日本ではよく「デフレ脱却」という言葉が使われ、経済政策の効果などがよく議論されます。デフレやインフレは経済の動向を表す重要な指標ですが、言葉はよく聞くけど正確によくわかってない方も多いようです。そこで今回は、デフレやインフレが私たちの資産にどのような影響を与えるのか、どうすれば私たちの資産を守ることができるのかについて解説します。

デフレとインフレの違い

デフレは正確にはデフレーションと言います。デフレになると物価が下がります。一方、インフレはインフレーションと言って物価が上がる状態を指します。

日本は長い間ずっとデフレに苦しんでいました。デフレは物価が安くなることなので、物が買いやすくなって経済にとってプラスではないかと考える人も多くいらっしゃいます。

しかし、物価が安いということは物を売る側の売り上げが下がるということになります。売上が下がると労働者に支払う賃金も下がります。従って国民の所得が減っていくことになるのです。

一方でインフレは、基本的には好景気な状態で需要が活性化することで起こります。石油の価格などが高騰してしまうことによって物価が上昇してしまい不景気になることもありますが、そうした例外を除き、基本的には需要の拡大によってインフレが起こります。

物を購入する意欲が高いと、物価が高くても物は売れていきます。そうすると物を売る側の売り上げが上がり、労働者の賃金が高くなります。こうして経済に良い循環が生まれるのです。

日銀のインフレ政策

日本の中央銀行である日銀は、デフレ脱却のためにインフレになるような政策を行っています。金融緩和、つまり国債を市中銀行から購入して代わりにお金を発行する方法です。

日銀は5年間で350兆円分ものお金を発行していますが、実際のところ、あまりインフレにはなっていません。その原因は、資金の大部分は日銀当座預金に置かれたままで、経済に循環していないということが挙げられます。

また、発行されたお金が実物経済ではなく金融市場に流れていることも原因のひとつです。日銀はETFやREITといった金融商品の購入によっても資金を流しています。こうした金融市場の活性化はGDPには反映されないため、実体経済の成長にはあまり貢献せず、インフレにつながらないのです。

インフレ対策のための資産運用が大切

では実際にインフレになった場合には、私たちの資産にどのような影響があるかというと、インフレは貨幣価値が目減りする現象ですので、実はお金持ちにはデメリットになります。

経済全体を考えるとデフレ脱却が重要ですが、同時に資産を守る対策を考える必要もあります。

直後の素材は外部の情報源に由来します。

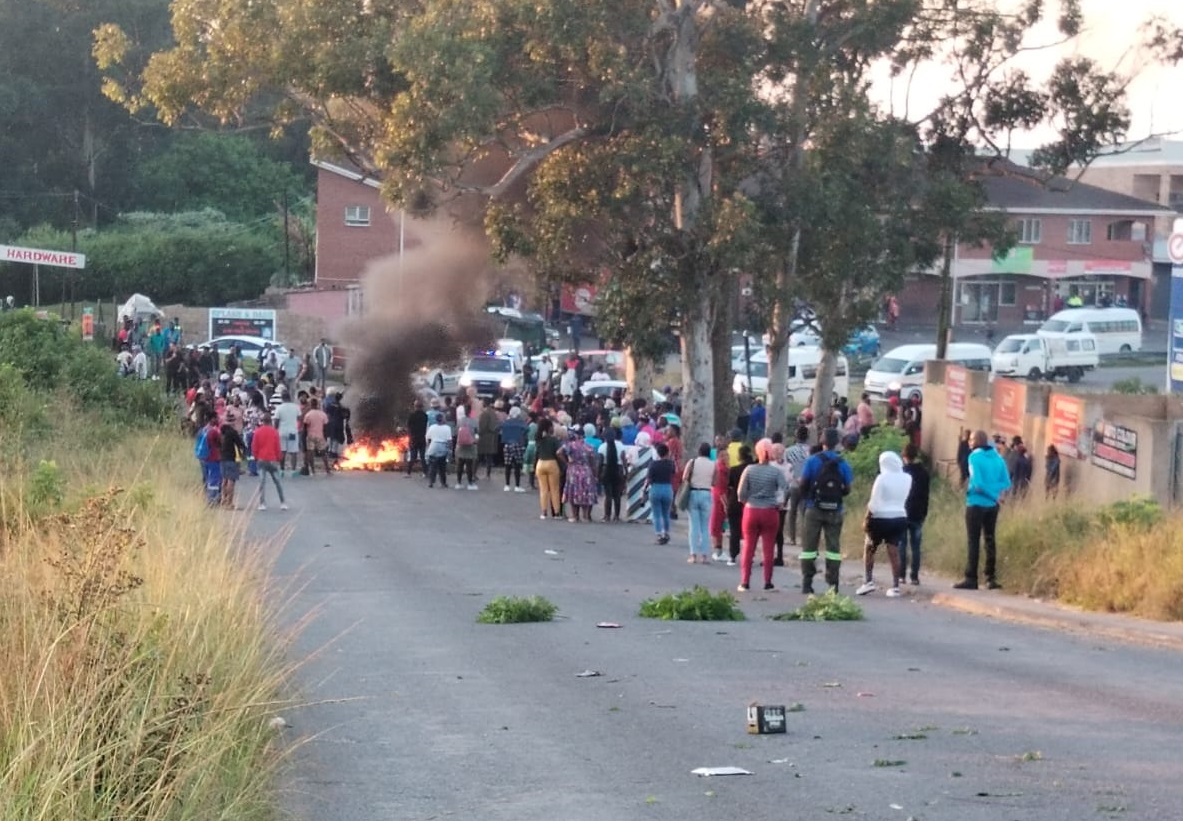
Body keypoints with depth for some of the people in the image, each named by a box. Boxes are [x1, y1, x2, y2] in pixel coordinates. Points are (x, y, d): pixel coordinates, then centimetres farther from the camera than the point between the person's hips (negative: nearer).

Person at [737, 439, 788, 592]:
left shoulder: (749, 470, -4)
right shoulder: (776, 471, -7)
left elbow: (741, 493, -5)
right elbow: (784, 488, -17)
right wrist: (780, 502, 0)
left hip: (751, 510, 1)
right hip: (770, 511, -1)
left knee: (748, 548, 8)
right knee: (768, 549, 6)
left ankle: (745, 582, 5)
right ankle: (767, 582, 6)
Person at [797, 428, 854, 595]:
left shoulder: (812, 461, -5)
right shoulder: (843, 464, -1)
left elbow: (803, 484, -4)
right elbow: (847, 489, -1)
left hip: (814, 509, -1)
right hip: (835, 511, 1)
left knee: (810, 546, 5)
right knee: (833, 547, 7)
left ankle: (806, 583, 2)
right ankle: (832, 584, 3)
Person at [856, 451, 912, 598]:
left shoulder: (882, 478, -12)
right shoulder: (907, 478, 2)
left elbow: (874, 503, -11)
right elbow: (903, 499, 4)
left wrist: (867, 520, -4)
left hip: (881, 518, -4)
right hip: (900, 518, 4)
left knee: (869, 549, 12)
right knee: (894, 553, 7)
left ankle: (868, 581, 4)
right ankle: (895, 587, 3)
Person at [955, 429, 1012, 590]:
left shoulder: (975, 457, -11)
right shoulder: (997, 458, 6)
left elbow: (977, 483, -18)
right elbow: (1006, 483, 3)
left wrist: (994, 496, -9)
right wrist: (995, 494, 0)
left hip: (976, 503, -5)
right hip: (992, 505, 5)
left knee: (973, 541, -2)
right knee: (990, 539, 11)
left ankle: (971, 578, -3)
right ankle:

つまり、現金や預金以外のものに資産を変えることが大切です。株、不動産、国債、金などの現物資産はそうしたインフレ・デフレ対策になります。

株や不動産は好景気になるほど値段が上がりやすい傾向がありますので、インフレに強い資産として知られています。金などの現物資産は破綻リスクがないため、インフレのときによく買われる傾向があります。

国債も、物価連動国債というインフレにあわせて金利が上がるタイプのものがありますので、インフレ対策としておすすめです。

景気と物価の状況に合わせて、賢く資産を組み合わせていくことが大切です。